Руины Ценабума мы обошли стороной. Ни мне, ни Котуату не хотелось видеть разрушения в городе. Мы шли и шли на север, и в какой-то момент мои ноги узнали мягкую коричневую землю, и я невольно ускорил шаг.
— Эй, притормози! — окликнул меня Гобан Саор. — Женщинам за тобой не угнаться.
Я пошел медленнее, дожидаясь отставших. Но впереди меня ждала моя женщина. Брига. И Лакуту, и Глас, и Кормиак Ру. И Роща. Мой дух стремился к Роще сильнее, чем тело к еде во время осады Алезии. Мои ноги порывались бежать, не слушая голову, не заботясь об остальных.
Миновав солнечную прогалину, я обогнул ольховые заросли и обнаружил рыбака, сидящего на берегу притока Аутуры. Он чинил сети, терпеливо латая дыры. Заметив меня, он очень удивился.
— Откуда ты взялся?
— Из Алезии.
Его глаза широко распахнулись.
— Я думал, там все погибли. Вся армия Галлии и все, кто был с ними.
— Когда ты это услышал?
— Да вот как раз этим утром. Кричали из верховьев. А слухи пришли еще раньше. Только мы не знали, насколько это правда.
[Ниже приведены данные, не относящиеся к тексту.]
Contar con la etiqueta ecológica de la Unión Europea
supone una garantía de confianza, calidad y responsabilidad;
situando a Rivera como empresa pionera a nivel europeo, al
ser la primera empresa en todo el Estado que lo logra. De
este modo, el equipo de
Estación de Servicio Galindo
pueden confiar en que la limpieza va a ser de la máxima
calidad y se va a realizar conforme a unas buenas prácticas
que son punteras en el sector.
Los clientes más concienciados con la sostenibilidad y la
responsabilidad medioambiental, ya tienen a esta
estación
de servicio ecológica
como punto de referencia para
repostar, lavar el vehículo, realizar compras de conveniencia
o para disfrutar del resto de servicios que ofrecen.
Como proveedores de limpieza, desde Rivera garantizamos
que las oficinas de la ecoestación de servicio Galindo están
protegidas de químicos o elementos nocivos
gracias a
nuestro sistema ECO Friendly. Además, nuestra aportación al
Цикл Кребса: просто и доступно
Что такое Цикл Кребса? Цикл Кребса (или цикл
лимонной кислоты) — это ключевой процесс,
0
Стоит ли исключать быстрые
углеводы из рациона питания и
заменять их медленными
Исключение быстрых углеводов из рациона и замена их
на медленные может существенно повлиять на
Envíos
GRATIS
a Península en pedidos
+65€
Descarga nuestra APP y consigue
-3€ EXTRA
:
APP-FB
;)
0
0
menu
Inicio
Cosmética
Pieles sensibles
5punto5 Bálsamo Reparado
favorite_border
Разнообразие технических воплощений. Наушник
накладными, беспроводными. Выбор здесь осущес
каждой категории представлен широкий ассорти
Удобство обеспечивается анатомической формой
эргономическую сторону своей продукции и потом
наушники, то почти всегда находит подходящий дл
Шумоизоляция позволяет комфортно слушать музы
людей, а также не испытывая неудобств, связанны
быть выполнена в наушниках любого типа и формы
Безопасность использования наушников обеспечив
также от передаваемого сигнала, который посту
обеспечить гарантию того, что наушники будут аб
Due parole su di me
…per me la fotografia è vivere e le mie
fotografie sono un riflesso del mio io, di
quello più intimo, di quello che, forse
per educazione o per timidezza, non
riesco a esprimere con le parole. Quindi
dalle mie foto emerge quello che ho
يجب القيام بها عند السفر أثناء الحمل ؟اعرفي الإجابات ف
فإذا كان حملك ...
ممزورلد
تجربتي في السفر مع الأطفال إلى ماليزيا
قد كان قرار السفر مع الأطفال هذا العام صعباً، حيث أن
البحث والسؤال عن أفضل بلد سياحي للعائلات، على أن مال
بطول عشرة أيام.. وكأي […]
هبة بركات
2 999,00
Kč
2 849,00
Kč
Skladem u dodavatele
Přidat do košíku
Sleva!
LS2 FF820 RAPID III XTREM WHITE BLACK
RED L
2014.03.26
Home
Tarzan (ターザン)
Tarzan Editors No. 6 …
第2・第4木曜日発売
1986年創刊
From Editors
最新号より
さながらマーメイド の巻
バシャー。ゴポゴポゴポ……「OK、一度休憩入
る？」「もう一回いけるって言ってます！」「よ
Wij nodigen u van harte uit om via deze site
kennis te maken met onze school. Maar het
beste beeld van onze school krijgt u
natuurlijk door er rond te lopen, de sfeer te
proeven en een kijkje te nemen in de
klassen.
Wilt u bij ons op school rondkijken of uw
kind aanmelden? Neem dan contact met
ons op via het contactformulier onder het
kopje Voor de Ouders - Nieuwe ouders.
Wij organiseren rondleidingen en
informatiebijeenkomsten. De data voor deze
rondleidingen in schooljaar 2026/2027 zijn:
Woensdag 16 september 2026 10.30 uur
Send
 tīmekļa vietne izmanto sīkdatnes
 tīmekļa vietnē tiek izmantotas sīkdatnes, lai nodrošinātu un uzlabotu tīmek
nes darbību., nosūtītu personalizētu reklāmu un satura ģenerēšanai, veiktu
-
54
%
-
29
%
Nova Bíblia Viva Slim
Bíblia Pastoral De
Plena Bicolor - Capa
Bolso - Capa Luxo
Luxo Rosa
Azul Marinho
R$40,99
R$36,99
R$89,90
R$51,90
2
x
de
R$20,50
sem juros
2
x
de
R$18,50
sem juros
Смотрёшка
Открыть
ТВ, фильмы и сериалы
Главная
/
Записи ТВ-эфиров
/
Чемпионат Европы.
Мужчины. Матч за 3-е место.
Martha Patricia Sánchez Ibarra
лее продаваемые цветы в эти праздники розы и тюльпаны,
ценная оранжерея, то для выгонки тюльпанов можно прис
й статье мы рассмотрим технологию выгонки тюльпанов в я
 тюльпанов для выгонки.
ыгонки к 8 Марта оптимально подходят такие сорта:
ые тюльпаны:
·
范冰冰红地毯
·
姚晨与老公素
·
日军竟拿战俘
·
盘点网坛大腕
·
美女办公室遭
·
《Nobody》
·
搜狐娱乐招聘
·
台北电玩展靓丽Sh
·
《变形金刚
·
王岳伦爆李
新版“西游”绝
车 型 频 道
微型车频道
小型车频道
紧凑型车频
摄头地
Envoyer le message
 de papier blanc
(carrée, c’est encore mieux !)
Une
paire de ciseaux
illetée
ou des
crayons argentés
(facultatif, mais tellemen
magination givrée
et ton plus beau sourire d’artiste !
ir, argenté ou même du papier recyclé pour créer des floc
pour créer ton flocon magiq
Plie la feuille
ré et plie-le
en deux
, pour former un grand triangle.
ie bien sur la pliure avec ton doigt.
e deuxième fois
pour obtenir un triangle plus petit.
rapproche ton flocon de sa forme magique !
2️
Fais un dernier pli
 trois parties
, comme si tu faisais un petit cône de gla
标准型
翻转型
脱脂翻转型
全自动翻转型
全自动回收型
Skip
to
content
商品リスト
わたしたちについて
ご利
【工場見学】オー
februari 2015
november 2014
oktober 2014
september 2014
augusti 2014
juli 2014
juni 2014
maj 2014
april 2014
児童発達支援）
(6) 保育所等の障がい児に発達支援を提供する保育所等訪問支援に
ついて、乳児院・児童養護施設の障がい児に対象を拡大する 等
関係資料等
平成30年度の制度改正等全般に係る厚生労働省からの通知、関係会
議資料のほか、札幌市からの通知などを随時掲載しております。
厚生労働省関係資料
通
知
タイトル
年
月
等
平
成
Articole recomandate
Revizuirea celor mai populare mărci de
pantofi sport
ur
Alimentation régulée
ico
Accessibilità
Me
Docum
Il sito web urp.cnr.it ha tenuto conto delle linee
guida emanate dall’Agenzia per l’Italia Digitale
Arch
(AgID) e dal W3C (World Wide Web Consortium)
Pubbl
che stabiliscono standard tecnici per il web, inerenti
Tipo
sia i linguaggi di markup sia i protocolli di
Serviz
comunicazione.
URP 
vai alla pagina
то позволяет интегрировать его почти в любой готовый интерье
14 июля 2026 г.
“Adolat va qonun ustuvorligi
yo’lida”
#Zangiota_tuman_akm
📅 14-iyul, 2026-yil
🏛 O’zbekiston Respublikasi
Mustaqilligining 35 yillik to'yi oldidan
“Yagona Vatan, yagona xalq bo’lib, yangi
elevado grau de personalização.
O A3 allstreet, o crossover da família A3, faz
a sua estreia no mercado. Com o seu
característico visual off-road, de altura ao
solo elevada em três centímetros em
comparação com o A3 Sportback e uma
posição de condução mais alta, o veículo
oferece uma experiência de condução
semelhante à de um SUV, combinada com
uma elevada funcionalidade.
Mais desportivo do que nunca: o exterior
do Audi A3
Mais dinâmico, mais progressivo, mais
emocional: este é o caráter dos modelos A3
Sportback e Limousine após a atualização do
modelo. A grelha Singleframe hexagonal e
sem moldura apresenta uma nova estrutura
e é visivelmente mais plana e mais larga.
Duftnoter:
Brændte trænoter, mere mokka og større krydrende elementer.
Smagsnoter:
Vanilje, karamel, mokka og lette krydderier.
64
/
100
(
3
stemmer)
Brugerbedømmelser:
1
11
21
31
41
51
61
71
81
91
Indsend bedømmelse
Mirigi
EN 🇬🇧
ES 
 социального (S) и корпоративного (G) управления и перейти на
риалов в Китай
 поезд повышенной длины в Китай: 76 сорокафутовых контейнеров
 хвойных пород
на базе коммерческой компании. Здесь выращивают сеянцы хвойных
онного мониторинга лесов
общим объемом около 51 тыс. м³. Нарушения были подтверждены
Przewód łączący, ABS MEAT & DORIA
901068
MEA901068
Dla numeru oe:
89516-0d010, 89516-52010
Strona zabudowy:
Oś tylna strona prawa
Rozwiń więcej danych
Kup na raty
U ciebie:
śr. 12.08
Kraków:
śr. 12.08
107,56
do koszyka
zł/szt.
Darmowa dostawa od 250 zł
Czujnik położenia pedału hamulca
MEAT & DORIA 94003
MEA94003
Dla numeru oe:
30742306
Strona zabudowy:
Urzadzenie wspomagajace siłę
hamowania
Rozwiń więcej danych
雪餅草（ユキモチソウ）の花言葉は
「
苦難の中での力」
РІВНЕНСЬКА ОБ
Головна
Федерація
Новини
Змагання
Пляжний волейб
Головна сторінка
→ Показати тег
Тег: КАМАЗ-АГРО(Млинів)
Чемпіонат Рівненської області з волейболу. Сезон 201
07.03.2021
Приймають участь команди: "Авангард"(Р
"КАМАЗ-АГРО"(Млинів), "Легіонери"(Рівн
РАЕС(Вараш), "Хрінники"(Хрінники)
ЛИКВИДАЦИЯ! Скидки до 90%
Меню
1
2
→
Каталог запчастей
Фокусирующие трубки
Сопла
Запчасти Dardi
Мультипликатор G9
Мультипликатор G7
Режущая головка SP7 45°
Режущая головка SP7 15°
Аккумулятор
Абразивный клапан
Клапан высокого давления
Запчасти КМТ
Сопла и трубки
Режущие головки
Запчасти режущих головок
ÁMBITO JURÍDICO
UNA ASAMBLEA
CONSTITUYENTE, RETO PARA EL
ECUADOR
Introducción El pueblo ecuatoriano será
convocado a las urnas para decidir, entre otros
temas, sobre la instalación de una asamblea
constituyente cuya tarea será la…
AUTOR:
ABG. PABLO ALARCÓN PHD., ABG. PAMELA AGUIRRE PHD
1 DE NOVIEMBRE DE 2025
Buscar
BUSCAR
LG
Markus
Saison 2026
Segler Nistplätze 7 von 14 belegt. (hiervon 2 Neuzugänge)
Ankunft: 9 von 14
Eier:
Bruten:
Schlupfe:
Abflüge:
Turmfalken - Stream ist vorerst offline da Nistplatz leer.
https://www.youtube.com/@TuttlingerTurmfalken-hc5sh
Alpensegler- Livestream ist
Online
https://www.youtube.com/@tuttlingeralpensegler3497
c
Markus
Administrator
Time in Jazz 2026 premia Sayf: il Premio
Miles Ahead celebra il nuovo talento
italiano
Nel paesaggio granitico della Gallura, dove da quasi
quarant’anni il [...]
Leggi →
— В форте Рощи тоже слышали? — с замиранием спросил я.
— Наверное, слышали. Я там не был. Это же полдня ходу, сам знаешь. А у меня тут река, рыба… — Он явно стремился вернуться к своему привычному мирку, хотя и узенькому, но вполне достаточному для него. Что ему Алезия? Что ему Цезарь? Вот сеть прохудилась, это беда. А что там, далеко, его не касалось. Но он только что походя разрушил мой мир. Брига помнит мои слова. Жертвенный нож не знает жалости. Я побежал. Внутренний голос твердил мне, что так лучше; пусть все они будут мертвы, пусть их дух получит свободу. Это лучше, чем рабство! Но я все еще надеялся. Я хотел жить, и я хотел, чтобы они тоже жили.
Я побежал и бежал до тех пор, пока легкие не начало разрывать из-за нехватки воздуха. Я обнаружил, что стою, прислоняясь к сараю какого-то мелкого землевладельца, хватая ртом воздух. Котуат и Гобан Саор отстали. На них лежала забота о женщинах с детьми, которых надлежало доставить в поселок Рощи. Где моя семья лежит мертвой. Я сжал кулаки, воздел их к небу и закричал. Пепел лег на мое запрокинутое лицо. Густой запах древесного дыма висел в осеннем воздухе. Слишком сильный запах. Я замер, предоставив моему духу исследовать окружающее. А потом снова побежал.
Вершина холма поднялась над равниной. Она была все такой же, как и в древности, до того, как кельты пришли в Галлию. Священное сердце земли, место удивительной силы. Сейчас его венчало пламя. Даже отсюда я видел, что Роща горит.